# Assignment 2.

## Formalia:

Please read the [assignment overview page](https://github.com/suneman/socialdataanalysis2020/wiki/Assignments) carefully before proceeding. This page contains information about formatting (including formats etc), group sizes, and many other aspects of handing in the assignment. 

_If you fail to follow these simple instructions, it will negatively impact your grade!_

**Due date and time**: The assignment is due on Monday March 30th, 2020 at 23:55. Hand in your files via [`http://peergrade.io`](http://peergrade.io/).

**Peergrading date and time**: _Remember that after handing in you have 6 days to evaluate a few assignments written by other members of the class_. Thus, the peer evaluations are due on Sunday April 5th, 2020 at 23:55. (The reason I'm asking you to do the peer evaluations on the sunday is that I want you to be able to enjoy the easter break fully.)

In [21]:
# load packages
import itertools
import numpy as np
import pandas as pd
from bokeh.io import output_file, show, output_notebook
from bokeh.models import ColumnDataSource, FactorRange, Legend
from bokeh.transform import linear_cmap
from bokeh.palettes import Dark2_5 as palette
from bokeh.plotting import figure

## Part 1: Questions to text and lectures.

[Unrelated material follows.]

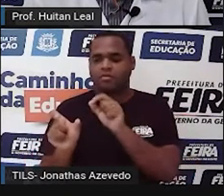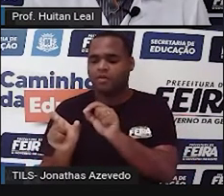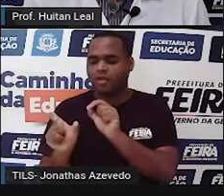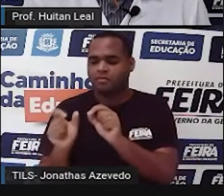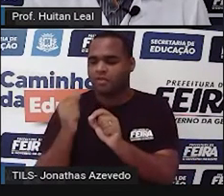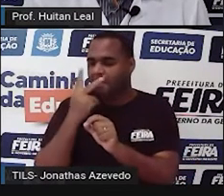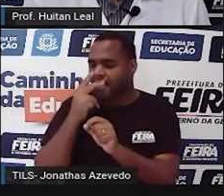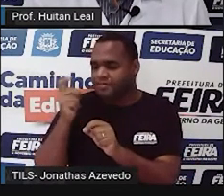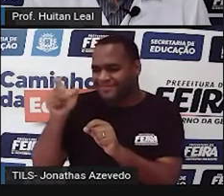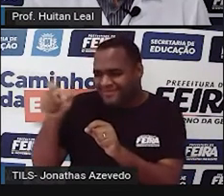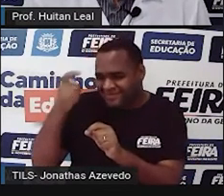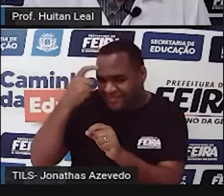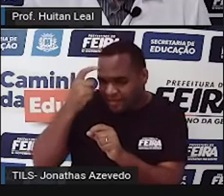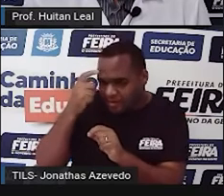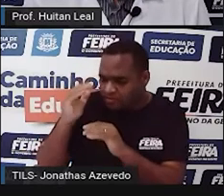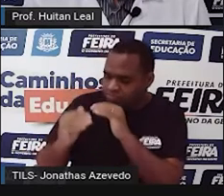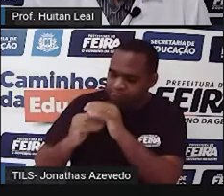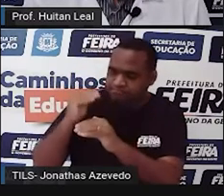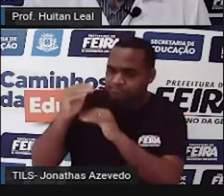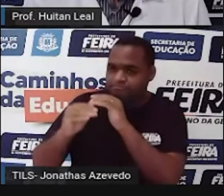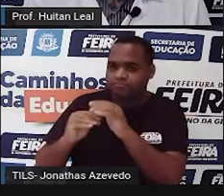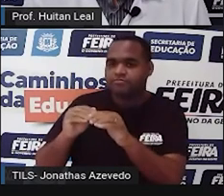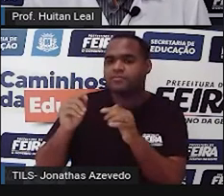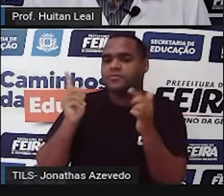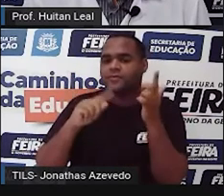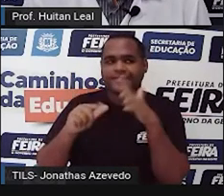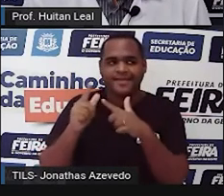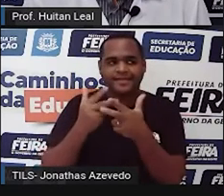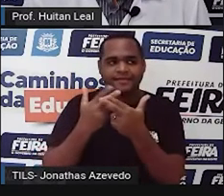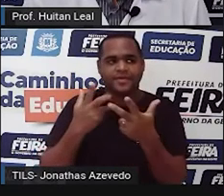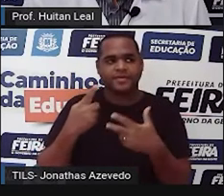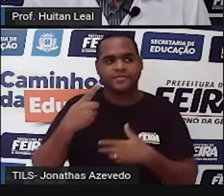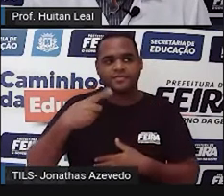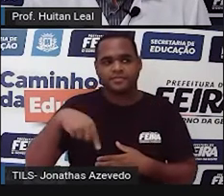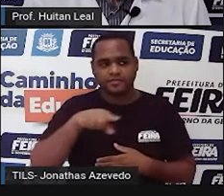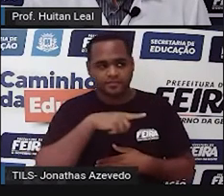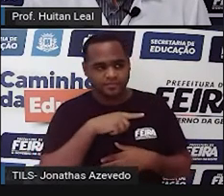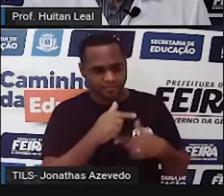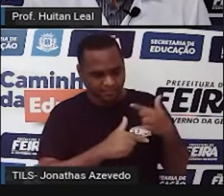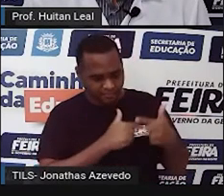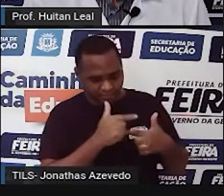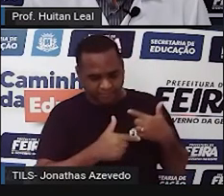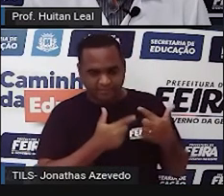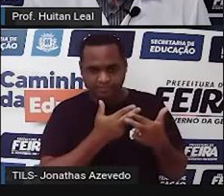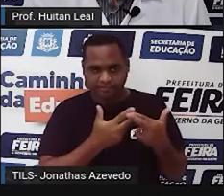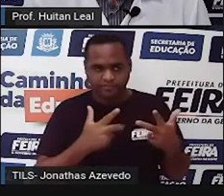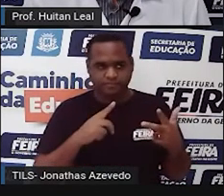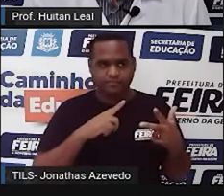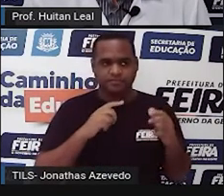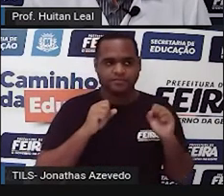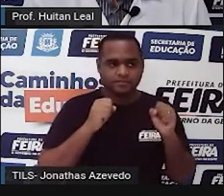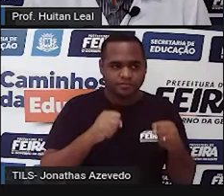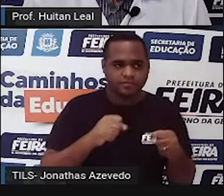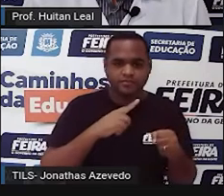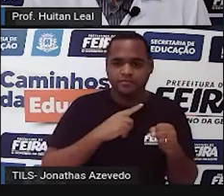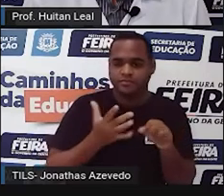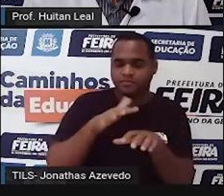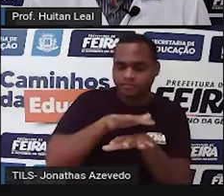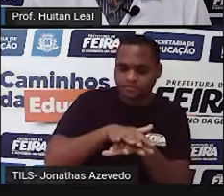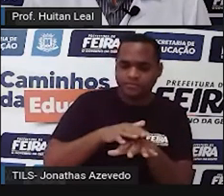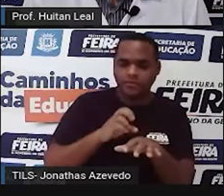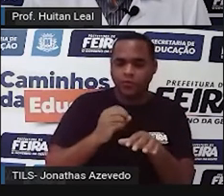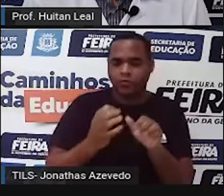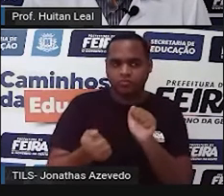evolução de espírito quando nós trabalhamos, quando nós incluímos, quando nós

A) Please answer my questions to the Segal and Heer paper we read during lecture 7 and 8.

* What is the *Oxford English Dictionary's* defintion of a narrative?
* What is your favorite visualization among the examples in section 3? Explain why in a few words.
* What's the point of Figure 7?
* Use Figure 7 to find the most common design choice within each category for the Visual narrative and Narrative structure (the categories within visual narrative are 'visual structuring', 'highlighting', etc).
* Check out Figure 8 and section 4.3. What is your favorite genre of narrative visualization? Why? What is your least favorite genre? Why?


B) Also please answer the questions to my talk on [explanatory data visualization](https://www.youtube.com/watch?v=yHKYMGwefso)

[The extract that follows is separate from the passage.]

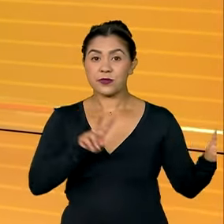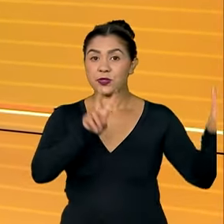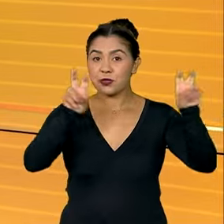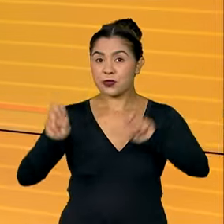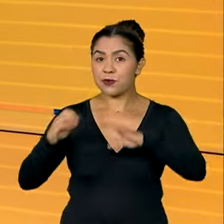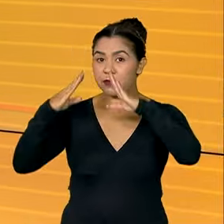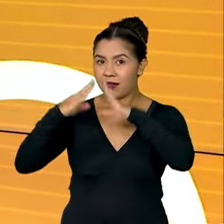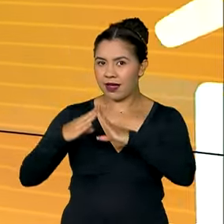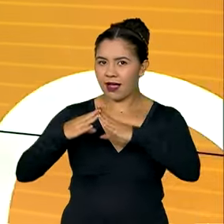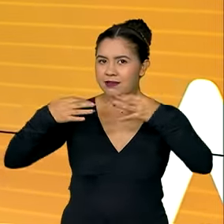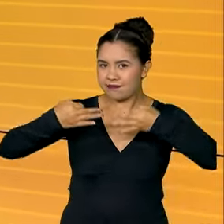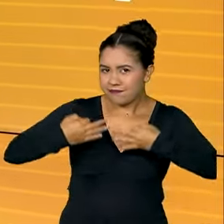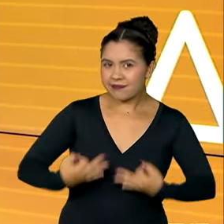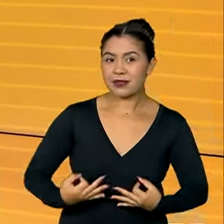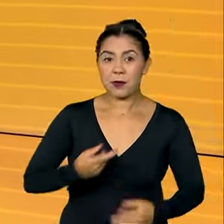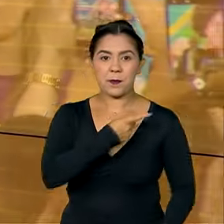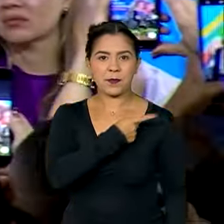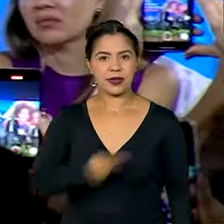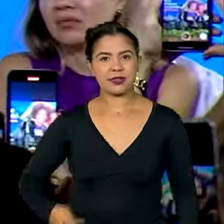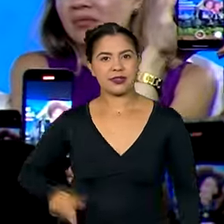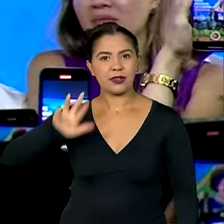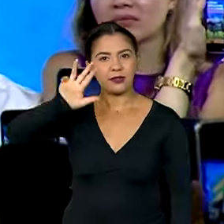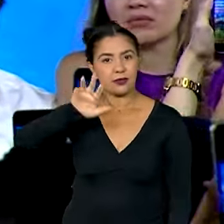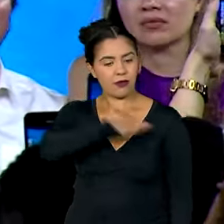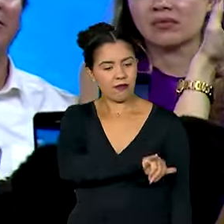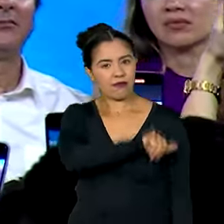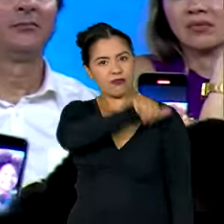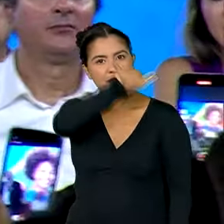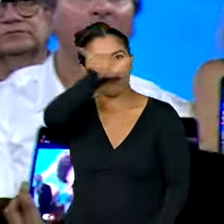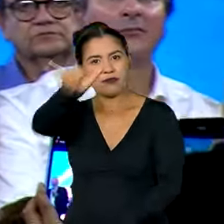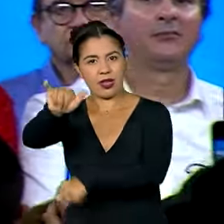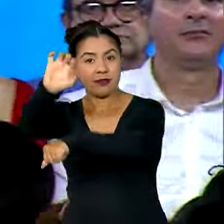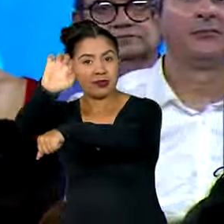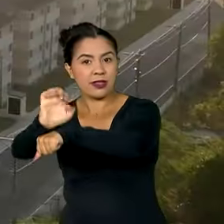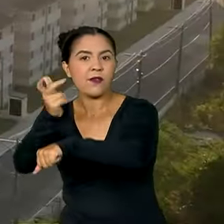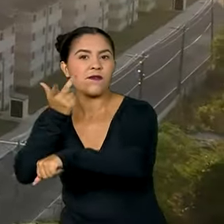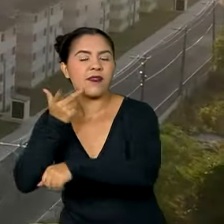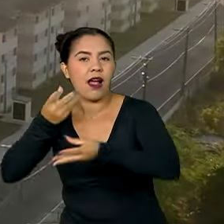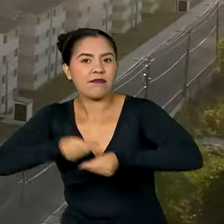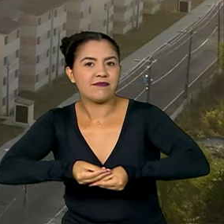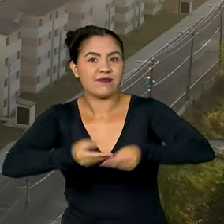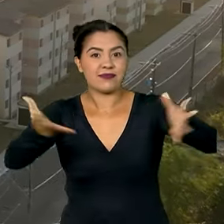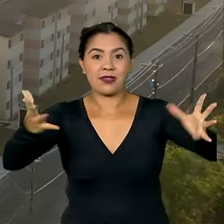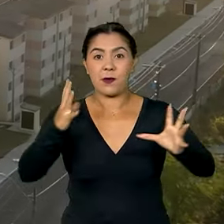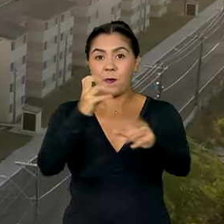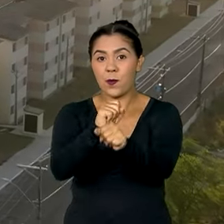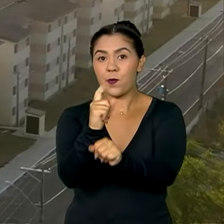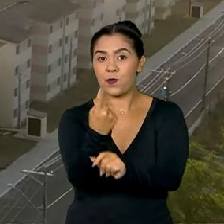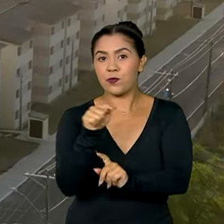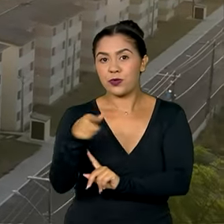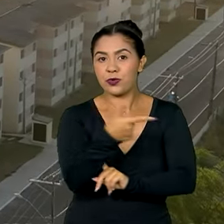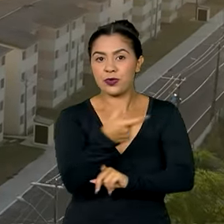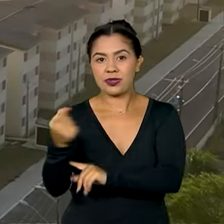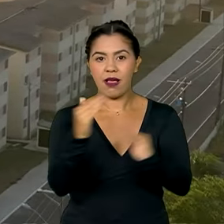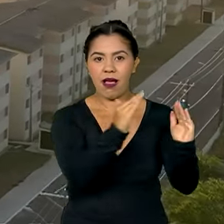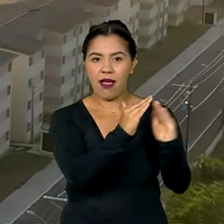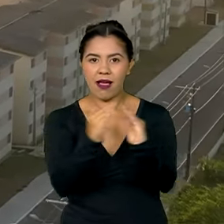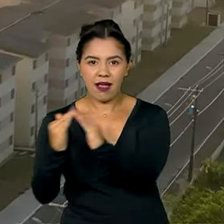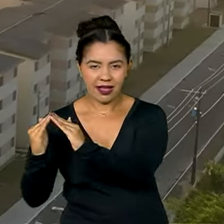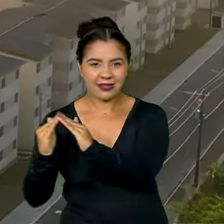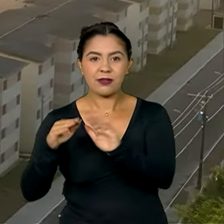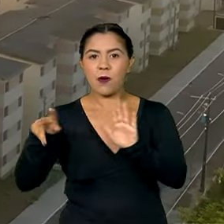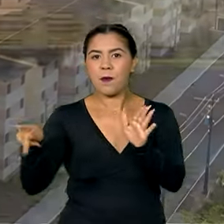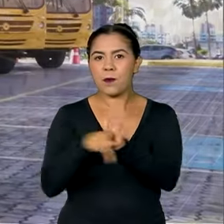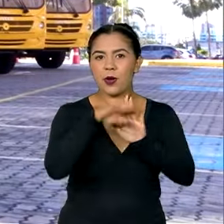Moradia digna. Presidente Lula chega a Fortaleza, onde entrega mais de 1.200 unidades do Minha Casa Minha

* What are the three key elements to keep in mind when you design an explanatory visualization?
* In the video I talk about (1) *overview first*,  (2) *zoom and filter*,  (3) *details on demand*. 
  - Go online and find a visualization that follows these principles (don't use one from the video). 
  - Explain how it does achieves (1)-(3). It might be useful to use screenshots to illustrate your explanation.
* Explain in your own words: How is explanatory data analysis different from exploratory data analysis?

## Part 2: Random forest and weather

The aim here is to recreate the work you did in Part 1 and 2 of the Week 7 lecture. I've phrased things differently relative to the exercise to make the purpose more clear. 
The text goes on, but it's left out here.